Top of Given records

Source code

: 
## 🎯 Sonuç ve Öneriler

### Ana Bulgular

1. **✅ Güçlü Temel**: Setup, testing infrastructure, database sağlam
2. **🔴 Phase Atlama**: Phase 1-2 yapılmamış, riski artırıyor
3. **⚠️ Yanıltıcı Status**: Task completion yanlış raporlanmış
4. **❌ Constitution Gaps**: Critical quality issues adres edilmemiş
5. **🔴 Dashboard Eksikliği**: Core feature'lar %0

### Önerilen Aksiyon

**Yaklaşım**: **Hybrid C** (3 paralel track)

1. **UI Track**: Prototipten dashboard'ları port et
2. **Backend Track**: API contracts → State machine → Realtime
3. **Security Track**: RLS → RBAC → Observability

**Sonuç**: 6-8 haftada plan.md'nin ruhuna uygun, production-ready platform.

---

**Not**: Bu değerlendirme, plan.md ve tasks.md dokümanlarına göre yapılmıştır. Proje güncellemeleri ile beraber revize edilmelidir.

Bottom of Given records

- Problem -
The line containing "2. **Backend Track**: API" begins the span, and the last line of the records above ends it. Return that span exactly, and nothing outside it.

- Response below -
2. **Backend Track**: API contracts → State machine → Realtime
3. **Security Track**: RLS → RBAC → Observability

**Sonuç**: 6-8 haftada plan.md'nin ruhuna uygun, production-ready platform.

---

**Not**: Bu değerlendirme, plan.md ve tasks.md dokümanlarına göre yapılmıştır. Proje güncellemeleri ile beraber revize edilmelidir.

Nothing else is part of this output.